• _Task to carry out_:
Recast the entries, from the first line through the line containing "third countries, facilitating", inclusive, as a JSON list of strings with one string per line, leaving out blank lines.

• _Entries shown_:
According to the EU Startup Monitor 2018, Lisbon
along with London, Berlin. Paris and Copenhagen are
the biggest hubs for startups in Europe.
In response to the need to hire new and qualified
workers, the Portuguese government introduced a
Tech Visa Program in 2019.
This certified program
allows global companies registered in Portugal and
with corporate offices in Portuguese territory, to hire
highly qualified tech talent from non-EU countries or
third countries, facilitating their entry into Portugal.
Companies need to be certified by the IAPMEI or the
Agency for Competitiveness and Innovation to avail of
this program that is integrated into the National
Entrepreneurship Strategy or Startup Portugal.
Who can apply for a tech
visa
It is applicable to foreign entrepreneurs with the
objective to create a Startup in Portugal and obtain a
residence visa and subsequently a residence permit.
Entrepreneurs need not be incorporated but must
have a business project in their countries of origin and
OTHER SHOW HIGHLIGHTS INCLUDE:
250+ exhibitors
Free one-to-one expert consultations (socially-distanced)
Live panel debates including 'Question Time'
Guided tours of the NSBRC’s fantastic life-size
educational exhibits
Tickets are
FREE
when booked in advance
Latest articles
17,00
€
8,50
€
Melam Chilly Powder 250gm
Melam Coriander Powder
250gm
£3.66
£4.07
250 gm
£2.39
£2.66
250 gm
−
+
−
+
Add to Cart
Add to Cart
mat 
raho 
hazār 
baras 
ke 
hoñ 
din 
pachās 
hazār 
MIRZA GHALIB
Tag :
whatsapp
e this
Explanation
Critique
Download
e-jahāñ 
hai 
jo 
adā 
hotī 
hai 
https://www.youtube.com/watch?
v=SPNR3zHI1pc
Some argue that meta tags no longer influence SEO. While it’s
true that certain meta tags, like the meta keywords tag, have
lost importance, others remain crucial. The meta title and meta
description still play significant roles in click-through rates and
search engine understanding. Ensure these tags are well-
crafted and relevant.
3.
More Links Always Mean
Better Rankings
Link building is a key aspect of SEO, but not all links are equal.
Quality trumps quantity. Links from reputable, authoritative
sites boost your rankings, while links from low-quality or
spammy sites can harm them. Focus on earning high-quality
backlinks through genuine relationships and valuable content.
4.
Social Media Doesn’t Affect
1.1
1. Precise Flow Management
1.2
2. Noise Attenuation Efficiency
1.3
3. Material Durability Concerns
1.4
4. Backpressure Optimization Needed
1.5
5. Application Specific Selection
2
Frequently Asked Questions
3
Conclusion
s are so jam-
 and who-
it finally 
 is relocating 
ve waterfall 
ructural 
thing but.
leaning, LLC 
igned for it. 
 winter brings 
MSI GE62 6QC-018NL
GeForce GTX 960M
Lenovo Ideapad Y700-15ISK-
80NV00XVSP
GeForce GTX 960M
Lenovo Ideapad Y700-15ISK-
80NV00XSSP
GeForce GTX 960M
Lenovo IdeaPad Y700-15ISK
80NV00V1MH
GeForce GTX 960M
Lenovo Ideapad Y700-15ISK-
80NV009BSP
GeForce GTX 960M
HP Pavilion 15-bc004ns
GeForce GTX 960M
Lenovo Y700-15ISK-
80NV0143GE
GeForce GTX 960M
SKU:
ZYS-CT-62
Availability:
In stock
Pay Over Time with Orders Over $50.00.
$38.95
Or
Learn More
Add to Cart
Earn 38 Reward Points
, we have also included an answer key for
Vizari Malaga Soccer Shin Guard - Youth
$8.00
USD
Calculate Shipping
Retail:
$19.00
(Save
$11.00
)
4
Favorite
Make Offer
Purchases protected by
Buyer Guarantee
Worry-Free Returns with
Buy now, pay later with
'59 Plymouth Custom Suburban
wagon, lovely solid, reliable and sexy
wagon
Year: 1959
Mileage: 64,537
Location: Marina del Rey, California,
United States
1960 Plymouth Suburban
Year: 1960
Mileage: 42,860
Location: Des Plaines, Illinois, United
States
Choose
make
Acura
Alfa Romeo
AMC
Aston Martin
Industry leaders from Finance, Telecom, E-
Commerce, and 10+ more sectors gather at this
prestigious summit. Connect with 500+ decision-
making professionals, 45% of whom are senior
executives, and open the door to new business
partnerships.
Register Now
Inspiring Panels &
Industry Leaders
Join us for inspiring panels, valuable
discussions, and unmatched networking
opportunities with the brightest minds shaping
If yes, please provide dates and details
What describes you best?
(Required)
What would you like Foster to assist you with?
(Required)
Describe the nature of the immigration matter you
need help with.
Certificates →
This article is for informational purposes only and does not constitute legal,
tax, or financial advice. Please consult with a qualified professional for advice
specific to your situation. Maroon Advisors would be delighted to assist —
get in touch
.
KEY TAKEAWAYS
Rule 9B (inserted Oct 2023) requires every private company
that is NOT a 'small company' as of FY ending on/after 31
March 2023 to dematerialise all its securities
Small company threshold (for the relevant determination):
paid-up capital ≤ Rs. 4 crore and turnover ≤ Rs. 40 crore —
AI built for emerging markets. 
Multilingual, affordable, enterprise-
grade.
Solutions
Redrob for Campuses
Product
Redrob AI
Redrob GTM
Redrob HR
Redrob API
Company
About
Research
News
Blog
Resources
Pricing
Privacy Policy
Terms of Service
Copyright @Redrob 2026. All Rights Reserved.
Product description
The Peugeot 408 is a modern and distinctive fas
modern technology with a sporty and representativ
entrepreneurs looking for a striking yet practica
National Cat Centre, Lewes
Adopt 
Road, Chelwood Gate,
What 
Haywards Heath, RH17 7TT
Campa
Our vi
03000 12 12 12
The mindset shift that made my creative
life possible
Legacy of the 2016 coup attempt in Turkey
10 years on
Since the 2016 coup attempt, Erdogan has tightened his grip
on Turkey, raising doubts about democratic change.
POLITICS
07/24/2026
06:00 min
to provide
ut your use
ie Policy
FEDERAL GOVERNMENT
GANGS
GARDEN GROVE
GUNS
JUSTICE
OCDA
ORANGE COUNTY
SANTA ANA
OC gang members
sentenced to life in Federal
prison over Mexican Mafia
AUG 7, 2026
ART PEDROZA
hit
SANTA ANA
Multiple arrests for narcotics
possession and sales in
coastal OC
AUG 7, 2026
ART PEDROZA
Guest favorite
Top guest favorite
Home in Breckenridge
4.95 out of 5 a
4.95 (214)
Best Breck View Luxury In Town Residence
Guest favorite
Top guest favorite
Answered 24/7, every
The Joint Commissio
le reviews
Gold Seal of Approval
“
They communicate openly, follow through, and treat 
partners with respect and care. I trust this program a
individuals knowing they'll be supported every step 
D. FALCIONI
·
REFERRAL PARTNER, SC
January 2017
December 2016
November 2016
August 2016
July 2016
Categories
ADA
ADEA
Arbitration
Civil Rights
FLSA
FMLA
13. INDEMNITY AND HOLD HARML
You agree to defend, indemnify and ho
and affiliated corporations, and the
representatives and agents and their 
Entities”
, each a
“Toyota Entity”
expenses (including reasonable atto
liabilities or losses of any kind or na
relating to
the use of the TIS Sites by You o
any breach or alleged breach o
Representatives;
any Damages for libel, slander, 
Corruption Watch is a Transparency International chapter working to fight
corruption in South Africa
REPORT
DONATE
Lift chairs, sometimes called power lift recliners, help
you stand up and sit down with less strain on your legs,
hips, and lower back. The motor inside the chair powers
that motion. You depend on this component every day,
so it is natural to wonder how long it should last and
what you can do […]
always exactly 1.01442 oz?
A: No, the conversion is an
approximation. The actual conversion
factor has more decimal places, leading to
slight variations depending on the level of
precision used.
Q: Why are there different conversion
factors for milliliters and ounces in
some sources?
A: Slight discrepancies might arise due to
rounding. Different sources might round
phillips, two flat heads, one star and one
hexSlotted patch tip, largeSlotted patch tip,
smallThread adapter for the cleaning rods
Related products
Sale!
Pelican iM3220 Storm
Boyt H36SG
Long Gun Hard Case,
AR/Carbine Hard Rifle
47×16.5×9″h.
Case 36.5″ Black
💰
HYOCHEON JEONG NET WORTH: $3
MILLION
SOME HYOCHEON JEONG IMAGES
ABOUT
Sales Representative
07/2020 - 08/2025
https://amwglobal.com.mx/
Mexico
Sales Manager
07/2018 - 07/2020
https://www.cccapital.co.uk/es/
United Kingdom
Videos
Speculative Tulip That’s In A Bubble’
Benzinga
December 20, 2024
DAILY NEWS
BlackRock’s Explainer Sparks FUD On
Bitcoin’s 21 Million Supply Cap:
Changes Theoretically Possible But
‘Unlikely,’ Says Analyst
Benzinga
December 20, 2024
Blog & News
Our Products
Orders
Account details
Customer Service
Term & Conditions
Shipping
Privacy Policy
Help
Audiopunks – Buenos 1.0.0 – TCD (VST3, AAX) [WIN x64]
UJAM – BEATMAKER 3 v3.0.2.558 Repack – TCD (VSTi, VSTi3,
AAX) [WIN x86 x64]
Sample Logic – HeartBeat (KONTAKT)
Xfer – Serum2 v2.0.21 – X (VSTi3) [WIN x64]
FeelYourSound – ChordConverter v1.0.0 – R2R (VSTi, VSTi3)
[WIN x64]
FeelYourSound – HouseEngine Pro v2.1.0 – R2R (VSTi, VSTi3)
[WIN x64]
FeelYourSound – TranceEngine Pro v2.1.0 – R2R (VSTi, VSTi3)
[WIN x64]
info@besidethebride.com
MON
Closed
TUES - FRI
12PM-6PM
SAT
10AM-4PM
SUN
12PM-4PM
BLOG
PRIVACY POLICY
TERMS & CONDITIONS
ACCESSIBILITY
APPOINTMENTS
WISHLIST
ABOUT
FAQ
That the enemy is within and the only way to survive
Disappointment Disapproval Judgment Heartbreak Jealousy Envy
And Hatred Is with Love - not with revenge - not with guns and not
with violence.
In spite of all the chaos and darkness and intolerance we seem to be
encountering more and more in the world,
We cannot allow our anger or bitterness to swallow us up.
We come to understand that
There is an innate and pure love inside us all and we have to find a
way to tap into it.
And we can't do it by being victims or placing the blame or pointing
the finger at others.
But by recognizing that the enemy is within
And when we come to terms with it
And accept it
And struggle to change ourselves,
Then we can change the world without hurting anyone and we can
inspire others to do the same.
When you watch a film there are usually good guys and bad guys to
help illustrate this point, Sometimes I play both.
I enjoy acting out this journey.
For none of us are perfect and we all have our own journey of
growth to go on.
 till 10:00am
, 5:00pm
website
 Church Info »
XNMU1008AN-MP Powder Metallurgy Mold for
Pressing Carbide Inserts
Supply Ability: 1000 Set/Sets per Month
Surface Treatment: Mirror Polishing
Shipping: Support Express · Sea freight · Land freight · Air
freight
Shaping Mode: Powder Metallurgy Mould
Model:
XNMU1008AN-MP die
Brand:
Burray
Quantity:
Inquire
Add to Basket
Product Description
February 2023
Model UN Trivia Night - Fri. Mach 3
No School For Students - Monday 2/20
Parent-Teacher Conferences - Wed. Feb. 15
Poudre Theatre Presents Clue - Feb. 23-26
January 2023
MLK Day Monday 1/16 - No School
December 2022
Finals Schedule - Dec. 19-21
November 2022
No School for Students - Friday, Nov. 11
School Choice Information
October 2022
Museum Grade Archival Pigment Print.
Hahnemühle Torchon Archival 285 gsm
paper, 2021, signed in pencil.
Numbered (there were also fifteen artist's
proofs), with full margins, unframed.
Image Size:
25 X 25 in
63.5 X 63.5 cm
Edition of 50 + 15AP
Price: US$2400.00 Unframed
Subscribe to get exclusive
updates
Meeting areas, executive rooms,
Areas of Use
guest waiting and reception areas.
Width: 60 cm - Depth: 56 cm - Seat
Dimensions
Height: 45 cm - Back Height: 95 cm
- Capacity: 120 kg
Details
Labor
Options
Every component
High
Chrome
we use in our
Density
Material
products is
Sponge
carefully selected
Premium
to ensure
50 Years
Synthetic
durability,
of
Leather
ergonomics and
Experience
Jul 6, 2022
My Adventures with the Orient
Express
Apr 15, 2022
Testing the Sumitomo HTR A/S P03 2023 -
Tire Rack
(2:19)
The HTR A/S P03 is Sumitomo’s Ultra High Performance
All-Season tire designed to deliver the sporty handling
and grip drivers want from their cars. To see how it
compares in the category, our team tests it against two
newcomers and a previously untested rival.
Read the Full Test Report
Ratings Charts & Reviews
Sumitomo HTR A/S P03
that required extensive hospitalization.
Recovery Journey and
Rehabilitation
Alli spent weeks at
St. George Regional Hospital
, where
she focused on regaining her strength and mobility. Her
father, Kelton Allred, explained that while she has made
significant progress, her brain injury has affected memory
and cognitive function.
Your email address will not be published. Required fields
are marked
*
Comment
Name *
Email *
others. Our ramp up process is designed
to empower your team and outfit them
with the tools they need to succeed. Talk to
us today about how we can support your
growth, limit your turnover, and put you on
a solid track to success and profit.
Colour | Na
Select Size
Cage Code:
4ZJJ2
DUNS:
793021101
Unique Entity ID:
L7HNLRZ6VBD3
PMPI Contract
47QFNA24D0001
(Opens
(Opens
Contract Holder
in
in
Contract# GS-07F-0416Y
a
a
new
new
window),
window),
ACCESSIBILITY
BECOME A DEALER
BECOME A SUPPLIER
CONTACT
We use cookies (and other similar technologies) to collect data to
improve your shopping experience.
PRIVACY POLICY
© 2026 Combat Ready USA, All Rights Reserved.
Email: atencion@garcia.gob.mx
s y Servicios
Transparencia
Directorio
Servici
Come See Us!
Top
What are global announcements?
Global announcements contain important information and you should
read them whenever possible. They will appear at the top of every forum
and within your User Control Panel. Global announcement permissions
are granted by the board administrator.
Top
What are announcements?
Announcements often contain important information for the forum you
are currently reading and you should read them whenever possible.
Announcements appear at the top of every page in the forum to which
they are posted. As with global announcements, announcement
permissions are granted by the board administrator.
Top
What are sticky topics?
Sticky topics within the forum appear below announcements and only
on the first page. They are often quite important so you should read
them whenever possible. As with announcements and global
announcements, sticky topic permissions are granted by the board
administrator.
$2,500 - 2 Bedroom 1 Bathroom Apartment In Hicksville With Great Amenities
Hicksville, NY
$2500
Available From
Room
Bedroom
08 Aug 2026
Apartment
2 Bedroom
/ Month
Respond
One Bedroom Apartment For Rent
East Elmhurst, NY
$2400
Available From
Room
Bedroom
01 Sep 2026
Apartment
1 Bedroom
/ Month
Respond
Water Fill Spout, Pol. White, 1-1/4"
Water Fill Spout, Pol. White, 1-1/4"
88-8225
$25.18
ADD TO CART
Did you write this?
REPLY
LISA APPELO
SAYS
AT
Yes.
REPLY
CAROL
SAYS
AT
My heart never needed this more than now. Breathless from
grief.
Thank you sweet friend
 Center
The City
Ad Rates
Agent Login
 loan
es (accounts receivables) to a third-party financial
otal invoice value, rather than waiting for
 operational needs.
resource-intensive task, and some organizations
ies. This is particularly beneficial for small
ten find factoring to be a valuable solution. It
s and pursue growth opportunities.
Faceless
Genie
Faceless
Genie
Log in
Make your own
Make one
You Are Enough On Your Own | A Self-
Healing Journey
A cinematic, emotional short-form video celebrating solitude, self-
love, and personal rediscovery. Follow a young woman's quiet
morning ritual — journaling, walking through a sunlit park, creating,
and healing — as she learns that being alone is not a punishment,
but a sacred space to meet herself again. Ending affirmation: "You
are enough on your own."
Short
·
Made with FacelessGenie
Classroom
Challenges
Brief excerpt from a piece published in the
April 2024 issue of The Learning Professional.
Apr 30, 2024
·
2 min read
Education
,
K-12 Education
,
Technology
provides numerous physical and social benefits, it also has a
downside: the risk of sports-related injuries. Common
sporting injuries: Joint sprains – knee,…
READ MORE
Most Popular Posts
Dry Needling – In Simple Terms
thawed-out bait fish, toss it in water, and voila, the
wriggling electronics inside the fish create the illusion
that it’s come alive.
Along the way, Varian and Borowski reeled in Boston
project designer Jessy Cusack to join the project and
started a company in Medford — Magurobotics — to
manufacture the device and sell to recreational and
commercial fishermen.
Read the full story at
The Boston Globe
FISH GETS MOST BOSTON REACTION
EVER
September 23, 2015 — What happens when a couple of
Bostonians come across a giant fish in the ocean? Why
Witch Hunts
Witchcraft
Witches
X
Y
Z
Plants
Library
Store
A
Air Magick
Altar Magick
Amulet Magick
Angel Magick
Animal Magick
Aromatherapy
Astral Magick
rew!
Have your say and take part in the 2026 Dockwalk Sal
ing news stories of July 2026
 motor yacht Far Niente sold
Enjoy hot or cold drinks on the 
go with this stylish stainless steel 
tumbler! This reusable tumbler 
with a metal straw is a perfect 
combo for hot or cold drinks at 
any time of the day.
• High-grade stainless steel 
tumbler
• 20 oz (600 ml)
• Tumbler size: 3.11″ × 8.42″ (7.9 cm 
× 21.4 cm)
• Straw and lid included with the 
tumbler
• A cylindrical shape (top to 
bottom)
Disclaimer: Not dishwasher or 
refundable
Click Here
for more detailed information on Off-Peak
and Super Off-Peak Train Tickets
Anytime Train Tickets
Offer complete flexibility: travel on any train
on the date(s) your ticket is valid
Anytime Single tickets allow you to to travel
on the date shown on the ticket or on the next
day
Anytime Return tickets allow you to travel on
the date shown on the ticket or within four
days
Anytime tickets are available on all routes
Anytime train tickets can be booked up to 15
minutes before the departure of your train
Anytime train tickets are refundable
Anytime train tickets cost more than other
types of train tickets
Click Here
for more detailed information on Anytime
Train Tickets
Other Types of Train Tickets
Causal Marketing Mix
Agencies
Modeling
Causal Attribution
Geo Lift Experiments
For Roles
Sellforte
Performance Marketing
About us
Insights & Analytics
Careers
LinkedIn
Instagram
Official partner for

• _Task answer_:
[
  "According to the EU Startup Monitor 2018, Lisbon",
  "along with London, Berlin. Paris and Copenhagen are",
  "the biggest hubs for startups in Europe.",
  "In response to the need to hire new and qualified",
  "workers, the Portuguese government introduced a",
  "Tech Visa Program in 2019.",
  "This certified program",
  "allows global companies registered in Portugal and",
  "with corporate offices in Portuguese territory, to hire",
  "highly qualified tech talent from non-EU countries or",
  "third countries, facilitating their entry into Portugal."
]